2Dans ses romans, ce n’est pas tant à la figure de Shakespeare qu’à son œuvre que Melville se confronte. Le dramaturge n’est pas un géant du canon qu’il s’agit d’égaler ou de dépasser, mais une œuvre qui féconde l’écriture melvillienne. La lecture rend possible la création. Comme le souligne Charles Olson à propos de l’écrivain américain : « Il lisait afin de pouvoir écrire » (Olson, 1967, p. 37). En allant à sa rencontre, le romancier réinvente les pièces de son prédécesseur, les fait résonner selon de nouvelles modalités : la figure de Queen Mab devient une plongée dans l’étrange et l’innommable, Achab un Prospero de l’obscurité. L’auteur défamiliarise l’œuvre de son prédécesseur, et ce faisant, il la fait advenir tout autant qu’il fait advenir sa propre écriture. On peut d’ailleurs à ce sujet reprendre les propos de R. W. B. Lewis qui considère qu’il ne faut pas envisager les rapports entre Melville et Shakespeare en termes d’influence, mais de compréhension intime (« a private understanding », Lewis, 1955, p. 55).
3Ces transactions complexes sont indissociables d’une exploration par l’écrivain des ressources de l’univers dramatique. Que nous donne à voir le théâtre dans ces romans ? Dans les trois cas, il permet à Melville d’explorer les possibilités du roman, mais aussi l’âme humaine et ses méandres. Dans Moby-Dick, il ouvre des espaces obscurs – insondables – que seul Shakespeare laisse entrevoir. Il rend possible une plongée dans les profondeurs de la folie. Dans Pierre, la théâtralité interroge les potentialités de la fiction, crée un espace de doute, met au jour la tragédie des consciences et semble suggérer que nous sommes esclaves du rôle que la vie nous fait jouer. Dans L’Escroc à la confiance, elle ne livre plus aucune vérité ; pure surface, elle ne renvoie qu’à elle-même et symbolise tout au plus la grande mascarade des relations sociales. Si les réponses semblent évoluer entre les trois romans, la question reste toujours la même : qu’est-ce qui se cache sous la surface des choses ? Peut-être rien :
By vast pains we mine into the pyramid; by horrible gropings we come to the central room; with joy we espy the sarcophagus; but we liftthe lid—and no body is there!—appallingly vacant as vast is the soul of a man1! (P, XXI.i, p. 285)

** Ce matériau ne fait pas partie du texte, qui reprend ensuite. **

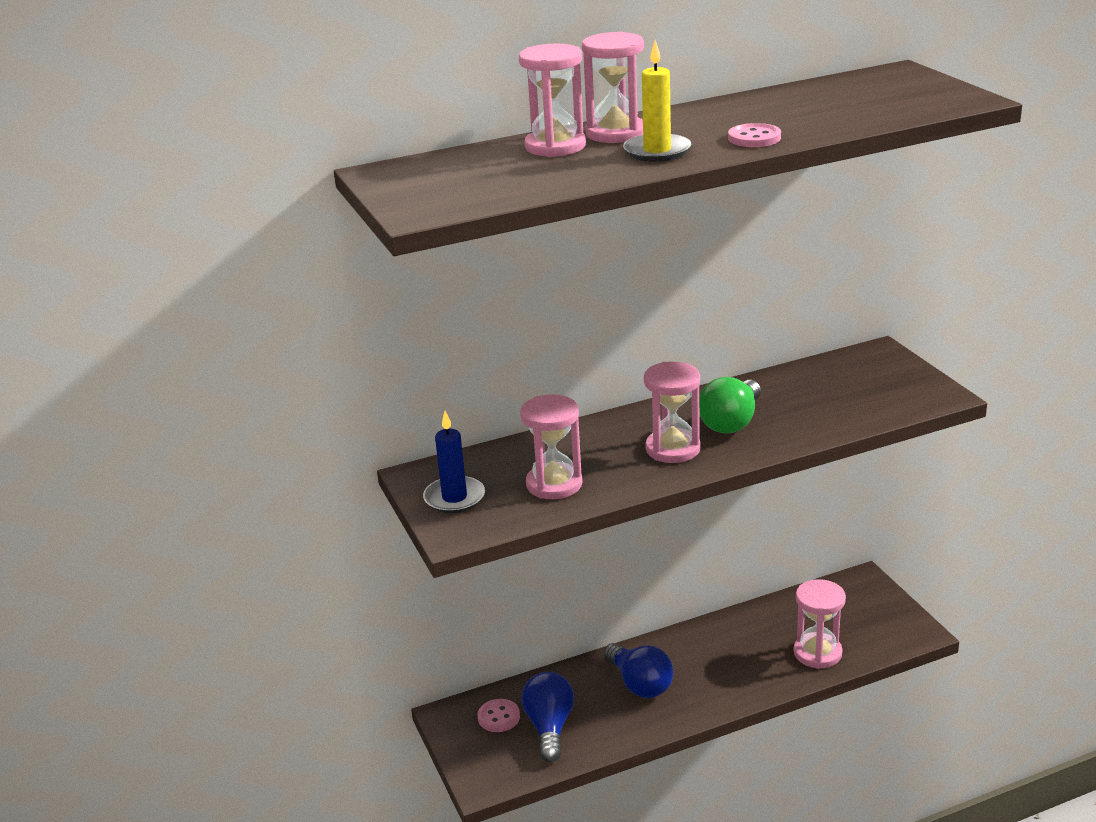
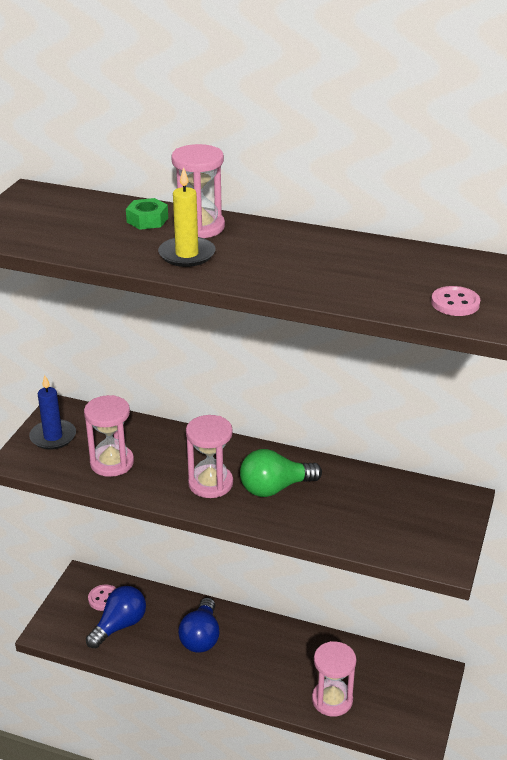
camera: 40 degrees right, 5 degrees up
(555, 146) = (147, 220): pink hourglass -> green nut
(754, 138) = (262, 275): pink button -> pink button (455, 303)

4À moins, comme dans L’Escroc à la confiance, de ne plus s’y aventurer.
Notes de bas de page
1 « Au prix d’immenses efforts, nous frayons une voie souterraine dans la pyramide ; au prix d’horribles tâtonnements, nous parvenons dans la chambre centrale ; à notre grande joie, nous découvrons le sarcophage ; nous levons le couvercle et… il n’y a personne ! L’âme de l’homme est un vide immense et terrifiant. » (p. 964)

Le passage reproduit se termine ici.